__WORK TASK__:
No images, please. Copy each entry below exactly as it reads.

-------------------------

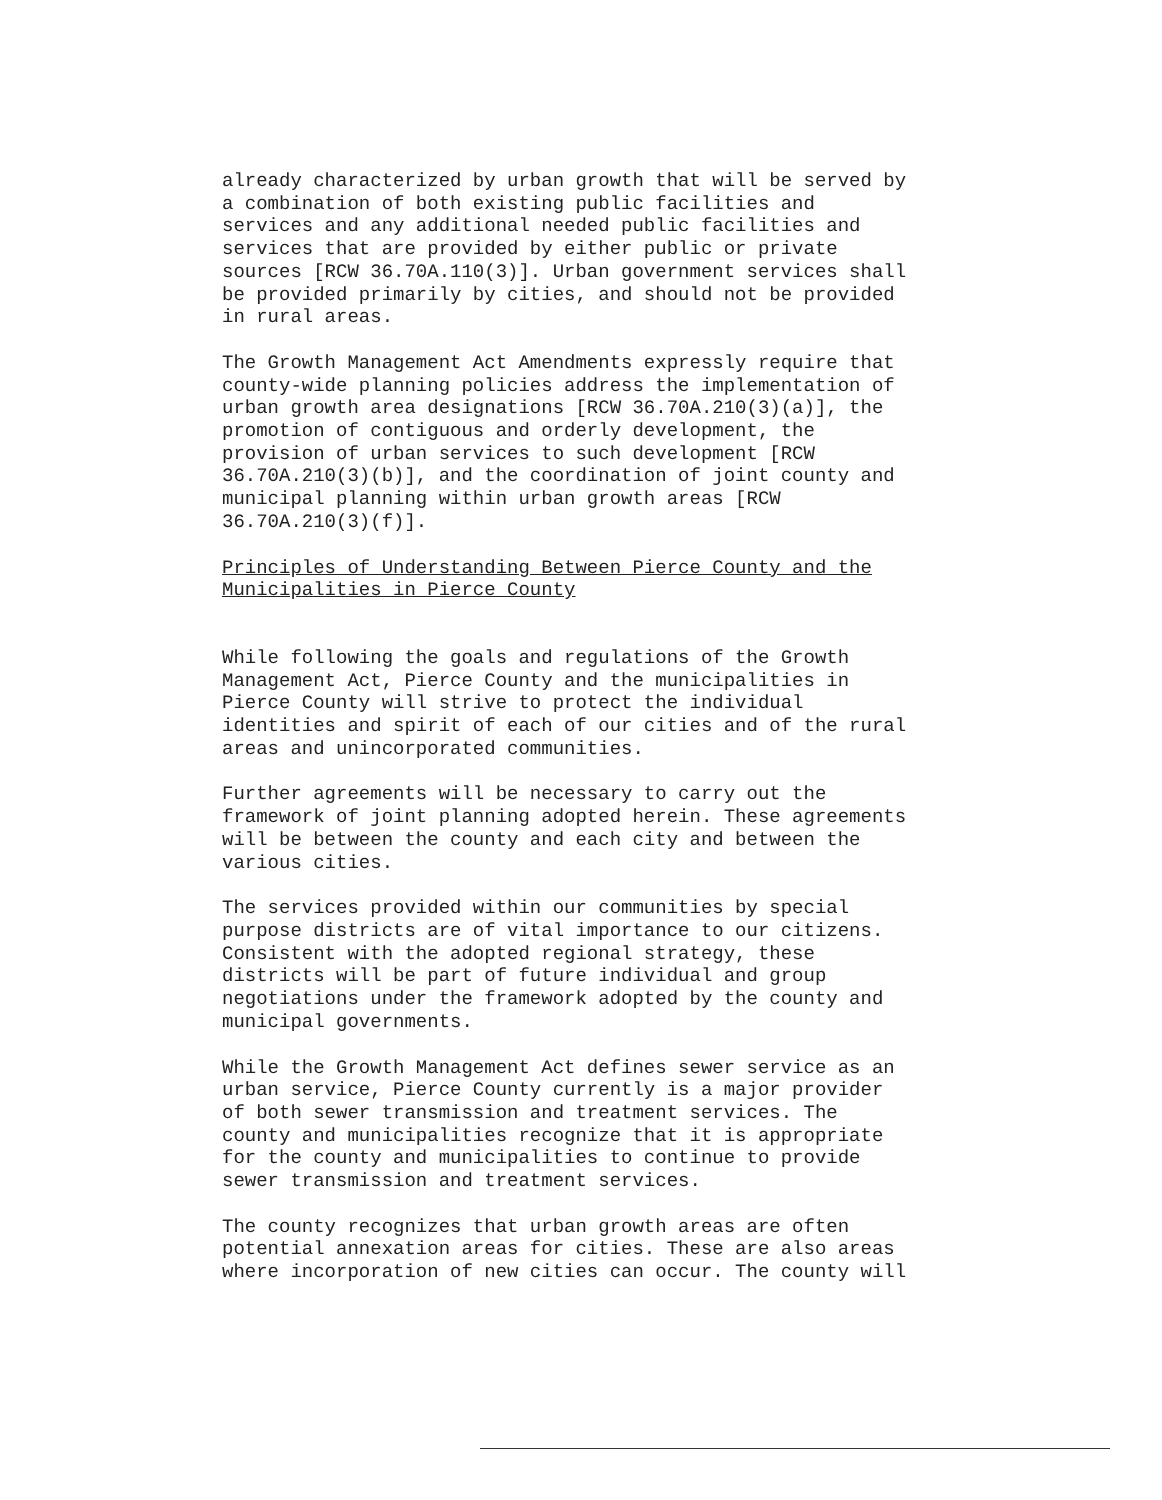already characterized by urban growth that will be served by a combination of both existing public facilities and services and any additional needed public facilities and services that are provided by either public or private sources [RCW 36.70A.110(3)]. Urban government services shall be provided primarily by cities, and should not be provided in rural areas.
The Growth Management Act Amendments expressly require that county-wide planning policies address the implementation of urban growth area designations [RCW 36.70A.210(3)(a)], the promotion of contiguous and orderly development, the provision of urban services to such development [RCW 36.70A.210(3)(b)], and the coordination of joint county and municipal planning within urban growth areas [RCW 36.70A.210(3)(f)].
Principles of Understanding Between Pierce County and the Municipalities in Pierce County
While following the goals and regulations of the Growth Management Act, Pierce County and the municipalities in Pierce County will strive to protect the individual identities and spirit of each of our cities and of the rural areas and unincorporated communities.
Further agreements will be necessary to carry out the framework of joint planning adopted herein. These agreements will be between the county and each city and between the various cities.
The services provided within our communities by special purpose districts are of vital importance to our citizens. Consistent with the adopted regional strategy, these districts will be part of future individual and group negotiations under the framework adopted by the county and municipal governments.
While the Growth Management Act defines sewer service as an urban service, Pierce County currently is a major provider of both sewer transmission and treatment services. The county and municipalities recognize that it is appropriate for the county and municipalities to continue to provide sewer transmission and treatment services.
The county recognizes that urban growth areas are often potential annexation areas for cities. These are also areas where incorporation of new cities can occur. The county will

-------------------------

__RESPONSE BOX__:
already characterized by urban growth that will be served by a combination of both existing public facilities and services and any additional needed public facilities and services that are provided by either public or private sources [RCW 36.70A.110(3)]. Urban government services shall be provided primarily by cities, and should not be provided in rural areas.
The Growth Management Act Amendments expressly require that county-wide planning policies address the implementation of urban growth area designations [RCW 36.70A.210(3)(a)], the promotion of contiguous and orderly development, the provision of urban services to such development [RCW 36.70A.210(3)(b)], and the coordination of joint county and municipal planning within urban growth areas [RCW 36.70A.210(3)(f)].
Principles of Understanding Between Pierce County and the Municipalities in Pierce County
While following the goals and regulations of the Growth Management Act, Pierce County and the municipalities in Pierce County will strive to protect the individual identities and spirit of each of our cities and of the rural areas and unincorporated communities.
Further agreements will be necessary to carry out the framework of joint planning adopted herein. These agreements will be between the county and each city and between the various cities.
The services provided within our communities by special purpose districts are of vital importance to our citizens. Consistent with the adopted regional strategy, these districts will be part of future individual and group negotiations under the framework adopted by the county and municipal governments.
While the Growth Management Act defines sewer service as an urban service, Pierce County currently is a major provider of both sewer transmission and treatment services. The county and municipalities recognize that it is appropriate for the county and municipalities to continue to provide sewer transmission and treatment services.
The county recognizes that urban growth areas are often potential annexation areas for cities. These are also areas where incorporation of new cities can occur. The county will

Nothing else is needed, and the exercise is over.